Sur ses deux derniers albums en date, Paradise Lost semblait offrir une démonstration de ses capacités assez représentative, entre marches funèbres au désespoir aussi théâtral que plombant et hymnes conquérants. Le concert est à cette image, alors que l'on traverse les différentes époques, les différentes esthétiques. On se dandine avec les incontournables One Second et Say Just Words, on joue à Depeche Mode pendant Nothing Sacred avant de plonger dans les abîmes de noirceur du doom rugueux avec Beneath Broken Earth. On reprend nos forces quand Paradise Lost laisse entrevoir ce qu'aurait pu être Metallica si c'était bien plus goth (Once Solemn, True Belief, Pity the Sadness). De la musique d'enterrement taillée pour les stades, ça c'est des funérailles qui ont de l'allure !
Entre les surprises et les incontournables (Faith Divides Us - Death Unites Us pendant laquelle on agite les loupiotes des téléphones en chantant "ohohoooooh"), Paradise Lost régale. Sur scène, eh bien, sans grande surprise, Greg Mackintosh fait la gueule dans son coin (pourtant, il est régulièrement mis en avant par son spot de lumière : le patron des mélodies qui nous enterrent vivant, c'est lui), Nick Holmes se tient droit, solennel. On a dit le cafard, pas la chenille. Pourtant, à sa façon, il divertit le public de quelques rares bons mots. Son humour pince-sans-rire fonctionne particulièrement au cours d'un rappel au thème visiblement très festif : après la bien nommée No Celebration, il lâche un "bonne année" puis présente Ghosts et ses relents de Sisters of Mercy comme une chanson de Noël. Le voilà, le sens de la fête à la Paradise Lost : des fantômes, de la déprime, la mort et surtout, SURTOUT pas la chenille et toutes ces conneries. Avec eux, le mot "fun" est avant tout le début de "funérailles".

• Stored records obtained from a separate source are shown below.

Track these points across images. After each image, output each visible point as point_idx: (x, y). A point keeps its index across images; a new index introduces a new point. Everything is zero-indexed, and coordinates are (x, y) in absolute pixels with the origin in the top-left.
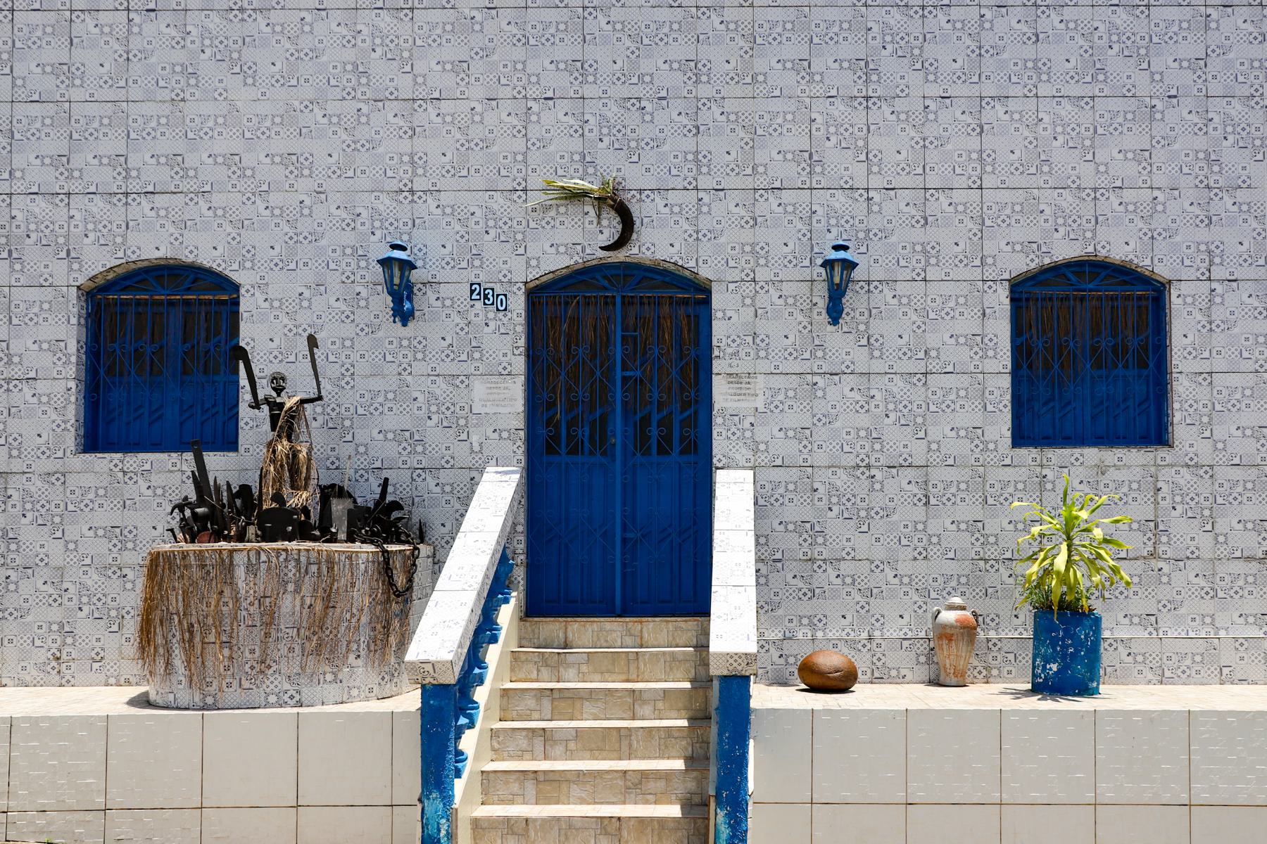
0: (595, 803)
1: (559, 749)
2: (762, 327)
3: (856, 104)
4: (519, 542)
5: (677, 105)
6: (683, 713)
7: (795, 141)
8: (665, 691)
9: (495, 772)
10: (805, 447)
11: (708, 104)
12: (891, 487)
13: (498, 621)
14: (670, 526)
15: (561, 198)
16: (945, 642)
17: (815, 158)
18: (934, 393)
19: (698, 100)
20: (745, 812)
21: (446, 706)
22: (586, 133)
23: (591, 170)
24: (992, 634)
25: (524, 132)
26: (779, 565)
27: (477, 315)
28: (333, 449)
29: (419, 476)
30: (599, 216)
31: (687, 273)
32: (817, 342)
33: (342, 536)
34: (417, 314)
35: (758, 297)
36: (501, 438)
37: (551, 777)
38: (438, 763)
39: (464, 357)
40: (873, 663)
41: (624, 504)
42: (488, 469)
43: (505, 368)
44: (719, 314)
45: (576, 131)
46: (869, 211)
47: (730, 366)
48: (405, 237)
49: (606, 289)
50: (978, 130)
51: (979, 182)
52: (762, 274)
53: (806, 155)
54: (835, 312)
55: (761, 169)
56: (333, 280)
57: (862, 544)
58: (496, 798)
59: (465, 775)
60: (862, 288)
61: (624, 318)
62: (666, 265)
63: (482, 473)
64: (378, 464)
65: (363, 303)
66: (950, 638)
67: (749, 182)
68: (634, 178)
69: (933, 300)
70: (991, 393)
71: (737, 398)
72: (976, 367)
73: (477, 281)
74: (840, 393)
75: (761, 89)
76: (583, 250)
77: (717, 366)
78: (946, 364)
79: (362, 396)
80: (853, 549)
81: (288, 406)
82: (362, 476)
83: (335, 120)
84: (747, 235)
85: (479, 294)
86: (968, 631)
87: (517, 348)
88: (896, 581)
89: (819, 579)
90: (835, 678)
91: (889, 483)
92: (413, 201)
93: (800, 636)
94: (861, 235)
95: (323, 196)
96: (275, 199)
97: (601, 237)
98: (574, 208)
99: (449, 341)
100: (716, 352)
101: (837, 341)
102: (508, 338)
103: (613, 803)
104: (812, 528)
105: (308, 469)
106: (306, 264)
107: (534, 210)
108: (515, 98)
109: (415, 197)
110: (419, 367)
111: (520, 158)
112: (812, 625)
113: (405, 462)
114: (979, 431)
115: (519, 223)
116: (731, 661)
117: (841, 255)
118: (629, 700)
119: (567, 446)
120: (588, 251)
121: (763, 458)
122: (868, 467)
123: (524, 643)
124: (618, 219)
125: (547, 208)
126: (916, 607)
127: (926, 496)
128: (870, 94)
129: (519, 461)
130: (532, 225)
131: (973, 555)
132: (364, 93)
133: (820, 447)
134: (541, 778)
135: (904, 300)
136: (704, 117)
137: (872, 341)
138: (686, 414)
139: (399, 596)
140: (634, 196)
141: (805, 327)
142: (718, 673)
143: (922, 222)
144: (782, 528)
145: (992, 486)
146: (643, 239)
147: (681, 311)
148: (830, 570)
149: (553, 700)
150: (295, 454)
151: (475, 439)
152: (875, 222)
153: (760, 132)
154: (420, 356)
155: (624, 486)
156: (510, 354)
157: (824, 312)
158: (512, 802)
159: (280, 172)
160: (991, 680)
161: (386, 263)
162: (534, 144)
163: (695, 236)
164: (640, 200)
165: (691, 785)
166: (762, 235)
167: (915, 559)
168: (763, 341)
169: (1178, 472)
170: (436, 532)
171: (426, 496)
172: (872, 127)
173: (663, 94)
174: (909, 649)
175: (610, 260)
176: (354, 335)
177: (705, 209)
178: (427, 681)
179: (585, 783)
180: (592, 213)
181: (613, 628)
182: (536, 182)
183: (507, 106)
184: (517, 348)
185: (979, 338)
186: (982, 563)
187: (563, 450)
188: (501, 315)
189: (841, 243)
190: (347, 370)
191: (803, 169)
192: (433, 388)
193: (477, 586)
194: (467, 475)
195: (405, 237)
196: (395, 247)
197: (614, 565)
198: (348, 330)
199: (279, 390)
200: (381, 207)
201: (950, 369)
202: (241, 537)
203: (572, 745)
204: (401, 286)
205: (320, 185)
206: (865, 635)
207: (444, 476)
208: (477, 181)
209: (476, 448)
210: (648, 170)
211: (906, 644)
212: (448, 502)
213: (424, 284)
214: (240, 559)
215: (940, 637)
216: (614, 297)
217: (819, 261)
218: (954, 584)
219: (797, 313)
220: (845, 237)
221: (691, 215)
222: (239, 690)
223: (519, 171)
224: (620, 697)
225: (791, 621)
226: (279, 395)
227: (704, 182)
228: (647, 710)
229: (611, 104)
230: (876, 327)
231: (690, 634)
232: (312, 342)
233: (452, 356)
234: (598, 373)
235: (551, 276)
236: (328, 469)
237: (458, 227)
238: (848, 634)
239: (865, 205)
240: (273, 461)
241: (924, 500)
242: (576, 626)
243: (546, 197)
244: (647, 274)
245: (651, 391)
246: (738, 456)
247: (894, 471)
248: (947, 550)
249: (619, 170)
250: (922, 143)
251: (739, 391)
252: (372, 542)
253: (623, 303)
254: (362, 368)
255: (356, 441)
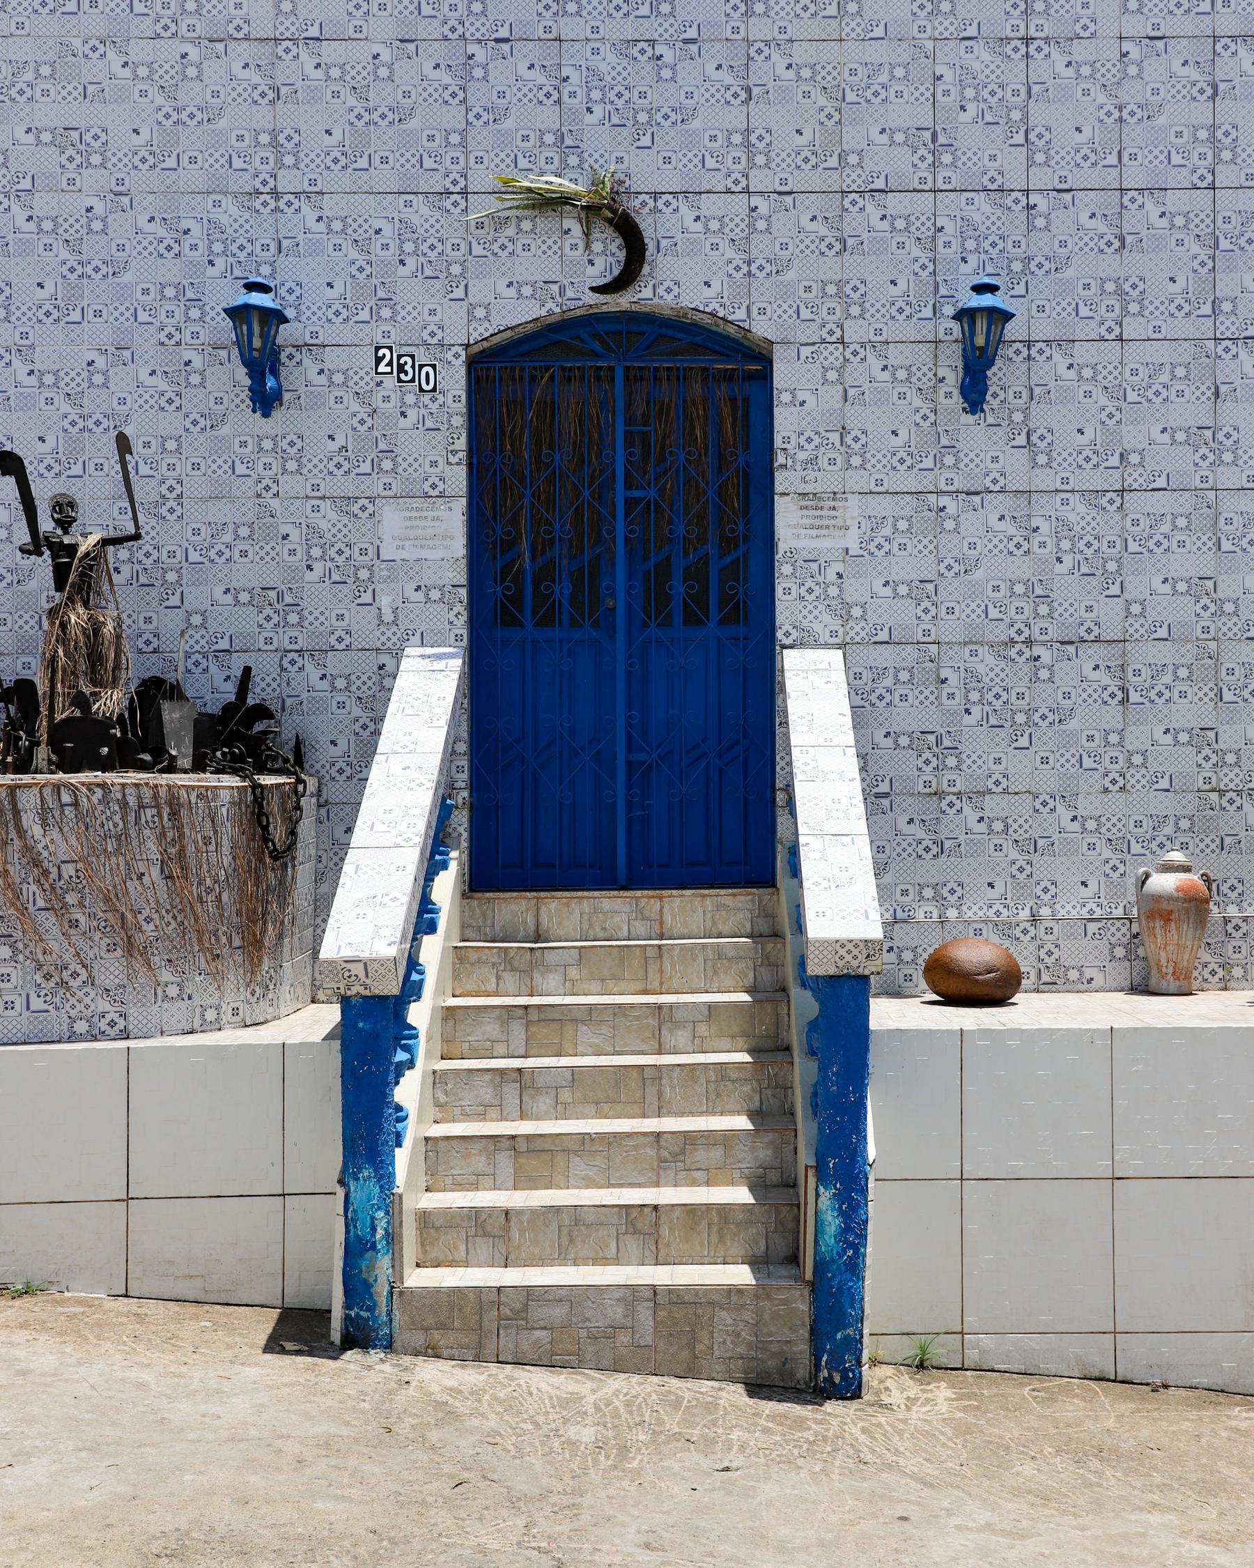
0: (610, 1186)
1: (544, 1102)
2: (857, 417)
3: (1008, 50)
4: (459, 769)
5: (718, 52)
6: (741, 1042)
7: (909, 112)
8: (710, 1007)
9: (448, 1138)
10: (926, 611)
11: (766, 51)
12: (1066, 675)
13: (433, 898)
14: (704, 740)
15: (526, 207)
16: (1159, 923)
17: (942, 139)
18: (1135, 522)
19: (750, 43)
20: (864, 1190)
21: (373, 1030)
22: (565, 98)
23: (573, 160)
24: (1232, 911)
25: (461, 95)
26: (886, 802)
27: (386, 399)
28: (148, 620)
29: (293, 662)
30: (587, 235)
31: (731, 330)
32: (944, 442)
33: (185, 762)
34: (286, 396)
35: (849, 368)
36: (428, 600)
37: (539, 1144)
38: (367, 1127)
39: (366, 468)
40: (1040, 960)
41: (629, 706)
42: (408, 651)
43: (434, 486)
44: (786, 397)
45: (548, 95)
46: (1031, 227)
47: (804, 480)
48: (266, 270)
49: (597, 355)
50: (1209, 91)
51: (1210, 178)
52: (856, 332)
53: (927, 135)
54: (974, 393)
55: (853, 159)
56: (145, 341)
57: (1020, 767)
58: (449, 1180)
59: (408, 1142)
60: (1018, 352)
61: (629, 404)
62: (698, 317)
63: (398, 656)
64: (224, 644)
65: (195, 379)
66: (1167, 917)
67: (834, 181)
68: (643, 172)
69: (1134, 372)
70: (1229, 521)
71: (814, 532)
72: (1204, 479)
73: (387, 342)
74: (982, 525)
75: (852, 27)
76: (562, 292)
77: (781, 481)
78: (1155, 475)
79: (196, 532)
80: (1006, 776)
81: (82, 550)
82: (197, 664)
83: (143, 71)
84: (830, 268)
85: (390, 364)
86: (1194, 907)
87: (454, 452)
88: (1076, 826)
89: (950, 826)
90: (986, 983)
91: (1062, 668)
92: (276, 210)
93: (920, 916)
94: (1017, 266)
95: (126, 200)
96: (43, 203)
97: (591, 271)
98: (546, 223)
99: (340, 441)
100: (780, 459)
101: (974, 433)
102: (439, 436)
103: (639, 1185)
104: (939, 741)
105: (117, 655)
106: (98, 313)
107: (480, 226)
108: (446, 39)
109: (282, 204)
110: (291, 485)
111: (455, 139)
112: (938, 898)
113: (269, 641)
114: (1210, 584)
115: (455, 247)
116: (842, 952)
117: (987, 300)
118: (653, 1022)
119: (534, 613)
120: (570, 293)
121: (857, 630)
122: (1029, 642)
123: (470, 933)
124: (619, 241)
125: (500, 223)
126: (1107, 869)
127: (1122, 689)
128: (1032, 32)
129: (458, 638)
130: (478, 250)
131: (921, 788)
132: (191, 28)
133: (950, 611)
134: (522, 1146)
135: (1087, 373)
136: (760, 71)
137: (1034, 438)
138: (728, 559)
139: (279, 860)
140: (644, 204)
141: (925, 418)
142: (820, 971)
143: (1117, 244)
144: (889, 742)
145: (1230, 672)
146: (660, 274)
147: (722, 391)
148: (967, 810)
149: (529, 1024)
150: (97, 628)
151: (385, 602)
152: (1041, 245)
153: (851, 97)
154: (292, 465)
155: (629, 674)
156: (441, 462)
157: (956, 392)
158: (475, 1187)
159: (50, 159)
160: (1231, 984)
161: (238, 313)
162: (478, 116)
163: (745, 269)
164: (655, 210)
165: (765, 1154)
166: (854, 267)
167: (1106, 790)
168: (856, 439)
169: (316, 509)
170: (323, 755)
171: (304, 695)
172: (1035, 89)
173: (692, 33)
174: (1097, 936)
175: (605, 309)
176: (181, 431)
177: (761, 225)
178: (354, 991)
179: (593, 1153)
180: (577, 230)
181: (614, 910)
182: (482, 179)
183: (438, 51)
184: (454, 452)
185: (1208, 433)
186: (1214, 796)
187: (528, 619)
188: (426, 398)
189: (987, 280)
190: (171, 489)
191: (922, 159)
192: (316, 519)
193: (419, 840)
194: (373, 660)
195: (266, 270)
196: (251, 287)
197: (613, 807)
198: (171, 423)
199: (65, 524)
200: (225, 220)
201: (1161, 483)
202: (23, 766)
203: (565, 1095)
204: (261, 346)
205: (120, 182)
206: (1025, 914)
207: (335, 663)
208: (385, 178)
209: (388, 616)
210: (666, 160)
211: (1092, 927)
212: (341, 705)
213: (298, 347)
214: (28, 800)
215: (1151, 916)
216: (611, 369)
217: (949, 310)
218: (1169, 830)
219: (912, 395)
220: (989, 269)
221: (738, 234)
222: (26, 1014)
223: (455, 161)
224: (637, 1018)
225: (905, 893)
226: (66, 532)
227: (760, 180)
228: (682, 1037)
229: (605, 49)
230: (1041, 417)
231: (740, 916)
232: (123, 445)
233: (346, 466)
234: (586, 494)
235: (509, 334)
236: (140, 652)
237: (353, 254)
238: (998, 914)
239: (1023, 216)
240: (63, 640)
241: (1120, 695)
242: (553, 905)
243: (500, 205)
244: (663, 331)
245: (670, 522)
246: (818, 628)
247: (1071, 649)
248: (1157, 777)
249: (620, 160)
250: (1116, 114)
251: (818, 522)
252: (234, 772)
253: (627, 378)
254: (196, 486)
255: (187, 606)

Le seul reproche qu'on peut leur faire, finalement, c'est d'avoir passé aussi longtemps backstage avant le rappel. Les gars, on le sait, c'est de la comédie ! Revenez plus vite, et jouez-nous un titre de plus ! Mais alors lequel ? Alors, là, bon courage. Un petit No Hope in Sight ? Un Perfect Mask rigolo pour être sombre comme dans les années 2000 ? Peu importe, tout est bien, comme on a pu en avoir la confirmation avec une setlist qui a brassé large (enfin, si l'on oublie le peu de surprise dans le choix des titres du dernier album en date). Paradise Lost fédère et, malgré ses mines renfrognées, a aussi proposé DES ACTIVITÉS à un public trop content de pouvoir agiter ses mimines, chanter les refrains et faire des jolies lumières. Allez, 66,6 % cafard, 33,3% chenille... et surtout pas de célébration !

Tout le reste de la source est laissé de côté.